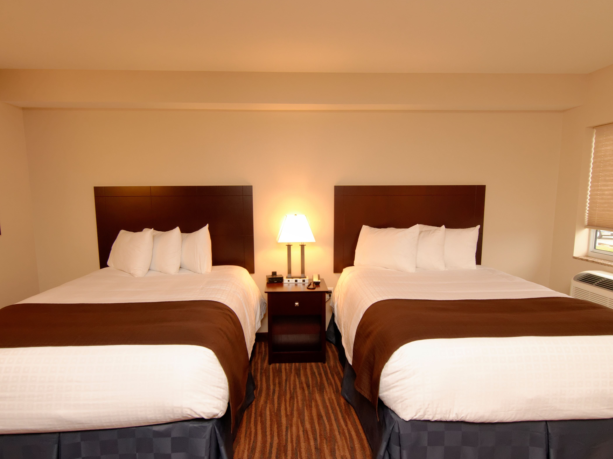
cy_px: 229
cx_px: 296
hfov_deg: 86.0
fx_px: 329
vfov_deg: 69.9
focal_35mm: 19
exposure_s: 1/60
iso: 1100
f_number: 5.6
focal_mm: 11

**Written task**: Write out the whole listing exactly, with no pictures.

**Answer to this exercise**:
cy_px: 229
cx_px: 296
hfov_deg: 86.0
fx_px: 329
vfov_deg: 69.9
focal_35mm: 19
exposure_s: 1/60
iso: 1100
f_number: 5.6
focal_mm: 11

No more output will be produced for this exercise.